En la foto, en Armero, julio de 1986, los enviados de Colprensa a cubrir la visita del papa. De izquierda a derecha, Chepe, el tomamonos, el pitufo Vargas, el prolongado Saldarriaga, director de Colpresa, y este pecho.

Óscar Domínguez Giraldo

Ya que en septiembre el papa Francisco compartirá su agenda unos días con nosotros, contaré cómo conocí a uno de sus antecesores, Juan Pablo II.
Ocurrió durante la fugaz visita de médico que hizo hace 31 años a Armero, Tolima, donde caminó mientras sonreía a una jaculatoria por segundo.
Durante esa visita, cuando el Papa miró hacia donde yo estaba en mi condición de reportero que cubría la noticia, asumí que me había dado, para mí solito, la exclusiva mundial de una mirada y de una sonrisa pontificias.
Me recordó la ausente mirada que me dedicaba el Corazón de Jesús de la sala de mi casa. Y la de la infiel Gioconda, de Van Gogh, cuando le presenté mis respetos en su sancta sanctórum del Louvre. (Bueno, dejemos quieto a Van Gogh. Señor Da Vinci, perdone que lo haya despajado dos segundos de la paternidad de la Monalisa).
Lo malo de encontrarse con Papas es que ellos nunca se encuentran con uno y jamás nos vuelven a “distinguir” entre los 7.000 millones de seres que contaminamos lo que hemos dejado del medio ambiente.

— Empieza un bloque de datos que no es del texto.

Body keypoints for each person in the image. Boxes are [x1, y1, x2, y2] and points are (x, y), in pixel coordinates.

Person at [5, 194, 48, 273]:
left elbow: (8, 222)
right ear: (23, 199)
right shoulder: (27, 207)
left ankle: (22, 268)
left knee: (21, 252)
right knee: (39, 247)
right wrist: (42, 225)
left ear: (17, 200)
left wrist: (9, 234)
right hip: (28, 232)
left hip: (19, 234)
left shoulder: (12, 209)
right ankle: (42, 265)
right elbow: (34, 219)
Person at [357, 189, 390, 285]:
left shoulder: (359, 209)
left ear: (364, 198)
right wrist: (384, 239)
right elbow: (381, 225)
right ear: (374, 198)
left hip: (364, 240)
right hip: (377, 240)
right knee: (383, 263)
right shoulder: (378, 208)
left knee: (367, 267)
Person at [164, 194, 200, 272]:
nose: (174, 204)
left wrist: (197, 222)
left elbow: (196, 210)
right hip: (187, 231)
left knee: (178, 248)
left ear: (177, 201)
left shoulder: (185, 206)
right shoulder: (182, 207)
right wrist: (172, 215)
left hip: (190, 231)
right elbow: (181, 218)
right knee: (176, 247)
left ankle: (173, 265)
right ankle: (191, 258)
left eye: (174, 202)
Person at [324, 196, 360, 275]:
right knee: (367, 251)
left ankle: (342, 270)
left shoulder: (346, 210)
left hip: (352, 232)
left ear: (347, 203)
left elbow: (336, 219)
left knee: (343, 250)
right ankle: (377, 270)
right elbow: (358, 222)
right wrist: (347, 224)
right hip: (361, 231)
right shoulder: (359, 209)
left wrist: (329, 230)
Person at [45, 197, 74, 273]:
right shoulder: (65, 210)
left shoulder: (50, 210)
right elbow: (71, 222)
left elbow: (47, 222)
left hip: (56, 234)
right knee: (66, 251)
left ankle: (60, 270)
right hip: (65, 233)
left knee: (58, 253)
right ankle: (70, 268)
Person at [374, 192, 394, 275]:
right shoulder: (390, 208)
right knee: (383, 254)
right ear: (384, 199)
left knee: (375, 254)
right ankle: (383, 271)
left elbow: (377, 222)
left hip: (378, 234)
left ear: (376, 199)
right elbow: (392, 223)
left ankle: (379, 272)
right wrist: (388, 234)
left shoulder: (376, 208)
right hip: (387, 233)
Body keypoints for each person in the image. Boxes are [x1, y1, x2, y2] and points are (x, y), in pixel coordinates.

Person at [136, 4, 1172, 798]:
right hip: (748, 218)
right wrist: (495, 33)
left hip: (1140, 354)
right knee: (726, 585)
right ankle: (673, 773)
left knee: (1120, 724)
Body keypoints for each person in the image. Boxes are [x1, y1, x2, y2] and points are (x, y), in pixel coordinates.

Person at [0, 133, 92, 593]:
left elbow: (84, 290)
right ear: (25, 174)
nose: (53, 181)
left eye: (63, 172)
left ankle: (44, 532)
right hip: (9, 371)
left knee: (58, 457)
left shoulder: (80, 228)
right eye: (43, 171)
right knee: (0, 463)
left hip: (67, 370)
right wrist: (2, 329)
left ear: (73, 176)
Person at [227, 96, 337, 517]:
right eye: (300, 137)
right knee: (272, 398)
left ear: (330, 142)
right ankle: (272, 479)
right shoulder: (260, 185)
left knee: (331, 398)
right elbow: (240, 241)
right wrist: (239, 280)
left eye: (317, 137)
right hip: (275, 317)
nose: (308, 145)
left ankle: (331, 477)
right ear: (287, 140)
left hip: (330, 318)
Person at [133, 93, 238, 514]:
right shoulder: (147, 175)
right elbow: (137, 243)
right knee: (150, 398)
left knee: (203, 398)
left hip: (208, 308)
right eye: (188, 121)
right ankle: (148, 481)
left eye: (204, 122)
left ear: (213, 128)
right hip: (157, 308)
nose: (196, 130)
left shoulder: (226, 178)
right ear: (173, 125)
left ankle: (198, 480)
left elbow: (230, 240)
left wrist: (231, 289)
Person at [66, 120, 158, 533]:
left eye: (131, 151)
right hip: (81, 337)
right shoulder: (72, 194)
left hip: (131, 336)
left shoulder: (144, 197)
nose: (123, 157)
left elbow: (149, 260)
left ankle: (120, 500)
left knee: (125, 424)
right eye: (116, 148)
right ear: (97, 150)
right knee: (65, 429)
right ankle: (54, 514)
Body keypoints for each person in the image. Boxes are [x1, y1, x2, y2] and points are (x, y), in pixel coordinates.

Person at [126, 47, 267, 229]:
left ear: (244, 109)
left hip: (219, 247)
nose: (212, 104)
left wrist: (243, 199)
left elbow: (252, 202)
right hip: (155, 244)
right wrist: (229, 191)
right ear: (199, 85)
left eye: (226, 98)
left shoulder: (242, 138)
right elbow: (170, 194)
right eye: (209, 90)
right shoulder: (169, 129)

Esa mañana sobre las ruinas de Armero, el peregrino Woytila surgió de entre una nube de polvo levantada por el helicóptero, con su pelo blanco al viento que hacía juego con su ropa pontificia y unos zapatos rojos, chéveres, de camaján, como para tirar paso. De esos zapatos ya no se ven en el Vaticano. Francisco acabó con tales accesorios, quebrando más de un almacén de los que alimentaban la vanidad del clero del gajo de arriba.
Recuerdo como si fuera esta mañana que la polvareda arruinó el traje inglés del expresidente Alfonso López, la pinta Chanel de la ministra de comunicaciones Noemí Sanín, el monótono vestido azul conservador a rayas blancas del canciller Augusto Ramírez (“soy arrogante hasta en la forma de amarrarme los pantalones”, decía su padre, el Leopardo), y el uniforme de fatiga con los inevitables tres soles del general Miguel Vega Uribe. (En realidad, son cuatro soles, incluido el que alumbra para todos).
Con su físico de atleta del decatlón, el Maradona de Dios caminó unos cien metros repartiendo bendiciones desde su teológica sonrisa tocada de santidad.
A su lado, como haciendo el empalme para algún futuro papado, estuvo siempre el cardenal Alfonso López quien nunca daba puntada sin dedal.
Del fallecido López Trujillo decían de él los curas de Medellín, a quienes les maltrató hasta que san Juan agachó todos los dedos: “A este le faltó ternura de mujer”.
Me tocó una vez de vecino en un vuelo de Avianca Bogotá-Medellín. Al ver su anillo, lamenté no haber terminado la carrera del papado. Creo tener la sensación de que a Nos Alfonso lo incomodó mi intensa mirada “sobre” su anillo y montó guardia para no quedarse sin él. Ya le perdoné su sospecha.
Solo se me ocurrió una imbécil pregunta como para romper el hielo y avanzar en una posible entrevista: “Cardenal, a usted no le da miedo montar en avión?”. “No, lo utilizo como oficina”. Y siguió escribiendo delicadas esquelas con su letra pegada de cardenal. O de monja de clausura. O de ambos. Como soy discreto, no traté de ver qué estaba escribiendo y a quién. Mi vista es pésima, básicamente.
En alguna ocasión fui invitado por el ELN a una rueda de prensa en Medellín. El objetivo era hablar pestes del cardenal López Trujillo.
Retomemos el hilo. Visto de cerca, el papa Juan Pablo daba la impresión de estar tocado de divinidad. De tener celular e internet directa con Dios. Fue un Papa-Telecom que unió a los colombianos.
El día que visitó Armero, en la babel de la partida, de regreso a Bogotá en helicóptero, vimos al Papa ponerle la primera piedra a una lágrima por Armero. Y por Omayra, la niña a la que le faltó un milagro anticipado suyo para salvarla.
Su emoción en Armero era tan grande, como la de quienes mejoramos la hoja de vida conociendo a un Papa. Pontífices no vienen todos los días.
La chicaneada de “mi encuentro” con su polaca santidad ha terminado.